Sustainability alignment in cloud management
Introducing sustainability in your cloud management and operations help drive carbon awareness in your teams and ultimately work toward achieving your goals set up for your sustainability outcomes.
Monitoring carbon emissions
Utilize monitoring capabilities to understand better how your organization uses resources and help identify areas of improvement.
In the Azure Well-Architected Framework, we describe measuring and tracking carbon impact using the Emissions Impact Dashboard and Azure carbon optimization, defining emissions targets, identifying the metrics and setting improvement goals, using cost optimization as a proxy for carbon, and defining policies. To learn more, see operational procedure considerations for sustainable workloads on Azure.
Cost as a proxy for sustainability
While sustainability isn't usually the primary purpose of reducing service costs with tools like Azure Advisor, these tools can often be aligned with carbon savings. Consider cost as a proxy for sustainability, and see how an optimized workload becomes leaner and ultimately reduces the carbon footprint.
Find opportunities to schedule workloads
Part of your continuous operations and management of the cloud estate should be to evaluate what workloads you can schedule. For example, running batch workloads during low-carbon periods.
Monitor for services to retire
Understanding what services you're actively using and monitoring for unused resources can help you iteratively increase your cloud efficiency, lowering your carbon footprint.
Continuously managing your cloud estate is essential, including understanding what portions of your Azure resources aren't being used. An easy way to operationalize this is by using PowerShell to identify unassociated resources in Azure.
Remove unused data
Improve the sustainability of your IT operations by moving data to tape or a long-term archive. This offers insights into the "invisible sinks" within an organization. We can then also shift to quality from quantity.
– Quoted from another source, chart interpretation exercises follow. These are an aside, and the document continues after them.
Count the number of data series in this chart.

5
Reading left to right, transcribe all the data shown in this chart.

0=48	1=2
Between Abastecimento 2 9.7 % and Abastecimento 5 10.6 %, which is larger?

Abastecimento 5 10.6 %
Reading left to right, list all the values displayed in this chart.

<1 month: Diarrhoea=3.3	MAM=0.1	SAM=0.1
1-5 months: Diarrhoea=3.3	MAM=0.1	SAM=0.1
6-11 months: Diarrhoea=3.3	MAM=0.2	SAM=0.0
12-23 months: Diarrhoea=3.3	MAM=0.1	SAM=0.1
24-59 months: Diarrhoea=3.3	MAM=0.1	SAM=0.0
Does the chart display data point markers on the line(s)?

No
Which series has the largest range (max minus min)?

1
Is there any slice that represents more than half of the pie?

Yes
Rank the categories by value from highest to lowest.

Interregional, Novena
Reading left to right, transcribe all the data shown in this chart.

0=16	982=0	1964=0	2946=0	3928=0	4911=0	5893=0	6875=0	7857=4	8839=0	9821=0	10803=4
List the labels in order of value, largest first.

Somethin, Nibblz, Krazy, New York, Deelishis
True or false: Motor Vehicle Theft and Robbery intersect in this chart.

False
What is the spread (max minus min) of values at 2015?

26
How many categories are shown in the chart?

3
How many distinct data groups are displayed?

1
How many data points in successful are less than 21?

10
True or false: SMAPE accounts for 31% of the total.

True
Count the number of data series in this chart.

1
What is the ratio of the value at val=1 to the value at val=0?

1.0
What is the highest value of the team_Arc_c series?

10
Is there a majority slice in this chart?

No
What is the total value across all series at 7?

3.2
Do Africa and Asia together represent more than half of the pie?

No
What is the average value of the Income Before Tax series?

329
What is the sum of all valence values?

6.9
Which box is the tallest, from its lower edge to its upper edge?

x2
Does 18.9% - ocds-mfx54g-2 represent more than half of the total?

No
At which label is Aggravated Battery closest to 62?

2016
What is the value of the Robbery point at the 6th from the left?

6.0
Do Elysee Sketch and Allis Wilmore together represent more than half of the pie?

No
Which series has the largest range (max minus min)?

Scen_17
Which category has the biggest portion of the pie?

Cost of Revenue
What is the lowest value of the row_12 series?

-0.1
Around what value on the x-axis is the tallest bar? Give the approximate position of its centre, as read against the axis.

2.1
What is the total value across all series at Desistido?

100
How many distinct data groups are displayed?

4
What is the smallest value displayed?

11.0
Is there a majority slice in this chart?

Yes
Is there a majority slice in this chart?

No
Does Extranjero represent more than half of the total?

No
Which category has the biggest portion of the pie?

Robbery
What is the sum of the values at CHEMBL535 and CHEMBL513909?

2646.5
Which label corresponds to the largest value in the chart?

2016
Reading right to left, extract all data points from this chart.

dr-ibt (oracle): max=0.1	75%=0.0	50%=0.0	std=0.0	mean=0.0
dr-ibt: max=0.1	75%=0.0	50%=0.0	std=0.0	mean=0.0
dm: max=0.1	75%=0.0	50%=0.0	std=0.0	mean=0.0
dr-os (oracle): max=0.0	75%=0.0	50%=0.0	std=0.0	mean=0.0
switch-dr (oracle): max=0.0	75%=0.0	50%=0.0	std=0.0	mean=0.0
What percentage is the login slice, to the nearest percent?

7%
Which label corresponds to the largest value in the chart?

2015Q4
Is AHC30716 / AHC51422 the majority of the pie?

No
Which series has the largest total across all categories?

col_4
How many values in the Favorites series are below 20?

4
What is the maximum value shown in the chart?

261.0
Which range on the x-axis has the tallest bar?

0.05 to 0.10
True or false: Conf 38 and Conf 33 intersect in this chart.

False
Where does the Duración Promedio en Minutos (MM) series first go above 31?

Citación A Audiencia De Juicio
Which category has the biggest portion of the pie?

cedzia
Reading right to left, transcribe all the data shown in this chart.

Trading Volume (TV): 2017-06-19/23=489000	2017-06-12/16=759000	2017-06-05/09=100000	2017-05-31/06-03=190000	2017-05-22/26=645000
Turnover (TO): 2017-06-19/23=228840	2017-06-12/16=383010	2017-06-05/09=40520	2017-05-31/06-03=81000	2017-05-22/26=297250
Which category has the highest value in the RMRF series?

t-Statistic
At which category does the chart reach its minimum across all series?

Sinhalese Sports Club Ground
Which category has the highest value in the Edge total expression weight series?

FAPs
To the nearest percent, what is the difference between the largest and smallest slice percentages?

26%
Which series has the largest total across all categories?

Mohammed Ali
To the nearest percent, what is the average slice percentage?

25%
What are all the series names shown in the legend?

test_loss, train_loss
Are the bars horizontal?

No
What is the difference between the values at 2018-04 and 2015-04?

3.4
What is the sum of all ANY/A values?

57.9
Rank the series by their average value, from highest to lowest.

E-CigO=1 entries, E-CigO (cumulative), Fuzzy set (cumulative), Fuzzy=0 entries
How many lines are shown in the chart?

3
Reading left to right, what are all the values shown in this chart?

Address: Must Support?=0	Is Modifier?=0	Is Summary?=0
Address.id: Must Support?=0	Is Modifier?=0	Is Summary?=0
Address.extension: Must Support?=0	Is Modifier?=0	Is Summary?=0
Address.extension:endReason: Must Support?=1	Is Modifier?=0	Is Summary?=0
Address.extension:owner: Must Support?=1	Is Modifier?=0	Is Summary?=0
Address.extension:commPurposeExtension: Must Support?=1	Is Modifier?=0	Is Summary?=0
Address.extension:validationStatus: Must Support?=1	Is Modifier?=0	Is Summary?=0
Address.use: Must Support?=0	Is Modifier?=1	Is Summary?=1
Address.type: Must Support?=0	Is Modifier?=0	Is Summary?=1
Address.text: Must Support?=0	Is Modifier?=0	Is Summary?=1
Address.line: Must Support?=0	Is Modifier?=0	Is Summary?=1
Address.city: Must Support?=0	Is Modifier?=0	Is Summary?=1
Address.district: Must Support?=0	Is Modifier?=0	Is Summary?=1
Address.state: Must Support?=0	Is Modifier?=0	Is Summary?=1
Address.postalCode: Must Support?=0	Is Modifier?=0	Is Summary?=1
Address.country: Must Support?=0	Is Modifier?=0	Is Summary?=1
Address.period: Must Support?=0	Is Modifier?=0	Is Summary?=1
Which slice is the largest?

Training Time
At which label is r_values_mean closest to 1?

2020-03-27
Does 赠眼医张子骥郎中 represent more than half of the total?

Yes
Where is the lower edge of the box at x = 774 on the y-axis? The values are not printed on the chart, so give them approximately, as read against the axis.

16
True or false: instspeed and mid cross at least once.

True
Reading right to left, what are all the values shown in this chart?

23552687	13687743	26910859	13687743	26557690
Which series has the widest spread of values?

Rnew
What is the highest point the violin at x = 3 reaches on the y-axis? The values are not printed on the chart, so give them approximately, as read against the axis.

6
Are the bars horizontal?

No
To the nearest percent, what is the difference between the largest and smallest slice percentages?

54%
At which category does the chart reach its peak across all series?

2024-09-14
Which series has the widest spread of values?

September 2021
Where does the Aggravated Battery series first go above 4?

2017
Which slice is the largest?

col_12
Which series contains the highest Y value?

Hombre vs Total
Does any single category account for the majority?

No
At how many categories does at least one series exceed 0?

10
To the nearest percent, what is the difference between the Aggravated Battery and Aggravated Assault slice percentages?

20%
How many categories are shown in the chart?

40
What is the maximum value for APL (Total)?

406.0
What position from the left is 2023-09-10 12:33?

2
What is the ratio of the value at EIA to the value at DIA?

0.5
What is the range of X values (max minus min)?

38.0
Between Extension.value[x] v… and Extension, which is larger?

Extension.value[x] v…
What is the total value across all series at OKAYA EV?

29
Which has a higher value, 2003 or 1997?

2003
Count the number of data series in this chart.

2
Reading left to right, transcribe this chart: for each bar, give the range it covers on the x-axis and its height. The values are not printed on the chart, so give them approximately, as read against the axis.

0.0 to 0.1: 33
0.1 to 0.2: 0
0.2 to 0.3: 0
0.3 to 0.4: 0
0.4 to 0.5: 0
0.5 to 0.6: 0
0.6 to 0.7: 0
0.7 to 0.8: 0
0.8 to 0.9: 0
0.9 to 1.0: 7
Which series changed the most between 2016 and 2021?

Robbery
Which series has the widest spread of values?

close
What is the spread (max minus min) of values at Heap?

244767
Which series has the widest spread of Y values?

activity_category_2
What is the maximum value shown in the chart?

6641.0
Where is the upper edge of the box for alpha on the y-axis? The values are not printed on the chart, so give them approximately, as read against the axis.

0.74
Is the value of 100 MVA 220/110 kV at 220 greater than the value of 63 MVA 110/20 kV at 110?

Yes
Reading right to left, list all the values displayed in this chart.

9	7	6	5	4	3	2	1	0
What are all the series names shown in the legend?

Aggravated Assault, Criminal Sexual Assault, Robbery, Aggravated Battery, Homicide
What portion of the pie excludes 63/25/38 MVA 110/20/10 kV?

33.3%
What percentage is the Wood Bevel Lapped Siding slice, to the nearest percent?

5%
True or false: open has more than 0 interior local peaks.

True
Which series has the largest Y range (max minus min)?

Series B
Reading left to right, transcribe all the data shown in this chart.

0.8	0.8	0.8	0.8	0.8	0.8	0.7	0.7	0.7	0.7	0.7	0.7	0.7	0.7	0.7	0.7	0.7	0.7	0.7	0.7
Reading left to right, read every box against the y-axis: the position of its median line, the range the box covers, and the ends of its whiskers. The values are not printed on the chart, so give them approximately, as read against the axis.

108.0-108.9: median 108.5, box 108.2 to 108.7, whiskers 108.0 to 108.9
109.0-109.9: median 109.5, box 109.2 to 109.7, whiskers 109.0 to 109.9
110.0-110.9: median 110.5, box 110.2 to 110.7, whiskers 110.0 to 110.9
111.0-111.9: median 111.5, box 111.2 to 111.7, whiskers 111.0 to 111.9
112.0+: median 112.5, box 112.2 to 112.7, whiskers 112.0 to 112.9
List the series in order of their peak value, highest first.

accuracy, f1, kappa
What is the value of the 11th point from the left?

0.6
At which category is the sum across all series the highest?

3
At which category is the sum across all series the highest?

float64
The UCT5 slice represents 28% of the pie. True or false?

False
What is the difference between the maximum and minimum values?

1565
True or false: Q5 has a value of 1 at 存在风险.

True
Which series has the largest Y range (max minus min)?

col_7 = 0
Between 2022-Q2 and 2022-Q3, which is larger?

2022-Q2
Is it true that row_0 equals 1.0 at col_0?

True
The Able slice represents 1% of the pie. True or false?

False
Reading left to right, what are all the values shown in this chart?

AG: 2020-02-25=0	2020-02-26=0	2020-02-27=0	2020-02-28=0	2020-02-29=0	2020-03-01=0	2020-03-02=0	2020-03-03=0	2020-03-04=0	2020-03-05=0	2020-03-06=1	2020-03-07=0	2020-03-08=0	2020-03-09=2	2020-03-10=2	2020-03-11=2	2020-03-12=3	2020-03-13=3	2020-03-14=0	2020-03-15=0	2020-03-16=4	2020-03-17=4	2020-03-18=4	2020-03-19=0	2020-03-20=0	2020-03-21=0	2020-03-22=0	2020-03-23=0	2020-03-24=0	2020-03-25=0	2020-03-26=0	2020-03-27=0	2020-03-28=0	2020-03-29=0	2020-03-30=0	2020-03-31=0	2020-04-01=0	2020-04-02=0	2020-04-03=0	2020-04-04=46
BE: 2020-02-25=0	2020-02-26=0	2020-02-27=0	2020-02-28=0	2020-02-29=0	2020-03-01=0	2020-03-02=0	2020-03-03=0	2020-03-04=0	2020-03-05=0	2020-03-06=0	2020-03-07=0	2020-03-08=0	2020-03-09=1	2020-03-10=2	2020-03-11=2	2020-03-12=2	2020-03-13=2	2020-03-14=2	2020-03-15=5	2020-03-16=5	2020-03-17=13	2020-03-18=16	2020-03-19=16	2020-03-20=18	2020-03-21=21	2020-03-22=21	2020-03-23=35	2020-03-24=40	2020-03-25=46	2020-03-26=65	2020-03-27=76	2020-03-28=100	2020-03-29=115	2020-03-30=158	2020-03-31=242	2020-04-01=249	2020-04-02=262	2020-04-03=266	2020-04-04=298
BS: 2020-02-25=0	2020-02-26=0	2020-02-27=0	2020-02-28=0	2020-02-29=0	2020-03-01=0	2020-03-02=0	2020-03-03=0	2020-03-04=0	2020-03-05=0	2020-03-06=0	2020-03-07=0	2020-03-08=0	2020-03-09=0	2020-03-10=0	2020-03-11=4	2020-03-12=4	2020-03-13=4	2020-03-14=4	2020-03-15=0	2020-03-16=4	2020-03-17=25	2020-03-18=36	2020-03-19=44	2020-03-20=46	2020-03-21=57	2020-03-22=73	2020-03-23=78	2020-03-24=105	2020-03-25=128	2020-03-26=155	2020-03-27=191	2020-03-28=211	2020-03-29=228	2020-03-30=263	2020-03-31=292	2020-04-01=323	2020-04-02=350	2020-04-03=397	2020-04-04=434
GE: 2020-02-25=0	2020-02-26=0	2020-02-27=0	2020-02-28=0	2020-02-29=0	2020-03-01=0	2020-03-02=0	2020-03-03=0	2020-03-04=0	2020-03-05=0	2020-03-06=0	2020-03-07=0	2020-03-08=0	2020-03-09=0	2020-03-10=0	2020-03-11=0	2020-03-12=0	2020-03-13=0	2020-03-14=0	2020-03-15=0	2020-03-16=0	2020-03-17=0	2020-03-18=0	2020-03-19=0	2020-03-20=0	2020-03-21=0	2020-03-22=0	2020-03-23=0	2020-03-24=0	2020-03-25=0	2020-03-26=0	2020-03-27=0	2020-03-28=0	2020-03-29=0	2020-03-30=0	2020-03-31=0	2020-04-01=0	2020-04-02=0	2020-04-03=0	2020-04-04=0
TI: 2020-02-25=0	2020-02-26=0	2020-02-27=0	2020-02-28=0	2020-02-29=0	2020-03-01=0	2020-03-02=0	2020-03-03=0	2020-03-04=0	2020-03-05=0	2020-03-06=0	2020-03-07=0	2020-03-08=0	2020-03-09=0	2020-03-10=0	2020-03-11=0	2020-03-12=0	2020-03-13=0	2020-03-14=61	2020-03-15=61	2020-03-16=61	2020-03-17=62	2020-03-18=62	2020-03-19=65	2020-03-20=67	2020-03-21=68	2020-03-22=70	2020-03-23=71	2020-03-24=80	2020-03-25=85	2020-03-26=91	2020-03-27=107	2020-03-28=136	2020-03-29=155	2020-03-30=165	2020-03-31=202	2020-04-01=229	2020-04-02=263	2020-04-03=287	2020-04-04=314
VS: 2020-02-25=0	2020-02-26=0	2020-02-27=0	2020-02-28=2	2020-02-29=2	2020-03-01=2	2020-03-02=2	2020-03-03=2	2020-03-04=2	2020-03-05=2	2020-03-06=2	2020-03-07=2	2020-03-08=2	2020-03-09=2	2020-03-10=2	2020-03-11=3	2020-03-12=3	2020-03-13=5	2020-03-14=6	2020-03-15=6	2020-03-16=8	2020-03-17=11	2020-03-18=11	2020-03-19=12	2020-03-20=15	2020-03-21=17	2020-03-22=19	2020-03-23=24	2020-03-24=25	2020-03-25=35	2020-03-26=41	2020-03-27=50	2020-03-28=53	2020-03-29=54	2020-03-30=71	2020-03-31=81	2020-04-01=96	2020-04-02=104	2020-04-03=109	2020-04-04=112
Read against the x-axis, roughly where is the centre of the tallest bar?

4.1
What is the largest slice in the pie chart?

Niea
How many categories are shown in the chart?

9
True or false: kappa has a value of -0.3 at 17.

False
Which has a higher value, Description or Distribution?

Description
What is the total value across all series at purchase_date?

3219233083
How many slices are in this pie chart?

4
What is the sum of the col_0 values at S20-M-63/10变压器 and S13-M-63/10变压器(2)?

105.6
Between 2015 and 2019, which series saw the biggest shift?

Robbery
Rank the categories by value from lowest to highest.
To dive deeper, see Learn How Moving Data to Tape Can Lead to Significant Energy Savings and Reduction in CO2 Emissions.
Sustainability insights
When reporting on sustainability and cloud management, it's essential to consider internal and external stakeholders. Internally, you can share reports with relevant teams and management to raise awareness and promote accountability. Externally, customers, investors, or other stakeholders might request reports to evaluate the organization's sustainability and environmental impact.
By tracking and reporting on key metrics, organizations can promote transparency, accountability, and continuous sustainability and environmental impact improvement.
Emissions Impact Dashboard
In Azure, customers can use the Emissions Impact Dashboard to track and get insights on carbon emissions. This tool provides valuable insights into emissions by subscription, region, and service, allowing customers to understand their environmental impact better.
Customers can access information on emissions scopes, years, months, and other details, providing a comprehensive view of their emissions. This centralized tool can be valuable for large enterprises with complex cloud environments in tracking emissions accurately and efficiently.
Azure carbon optimization
Use Azure carbon optimization to measure and minimize the carbon impact of your Azure resources. With Carbon optimization, you can find opportunities to optimize resource utilization to lower carbon emissions and costs, track and analyze emissions associated with Azure resources and subscriptions, and access carbon data and insights through APIs and exports. Carbon optimization provides emission data for all Azure resource types, based on billing and usage.
Demand shaping
Demand shaping is a technique to optimize resource utilization by aligning demand with available resources. From a sustainability perspective, demand shaping can effectively reduce carbon emissions by ensuring that resources are used efficiently and effectively.
In a cloud environment, demand shaping typically involves identifying periods of low demand and scheduling resource-intensive workloads during those times. By doing so, organizations can take advantage of excess capacity and reduce the need to deploy more resources, which can help reduce energy consumption and carbon emissions.
From a management perspective, demand shaping requires careful planning and coordination. It's essential to have a clear understanding of resource utilization patterns and workload requirements and the ability to automate resource allocation and scheduling.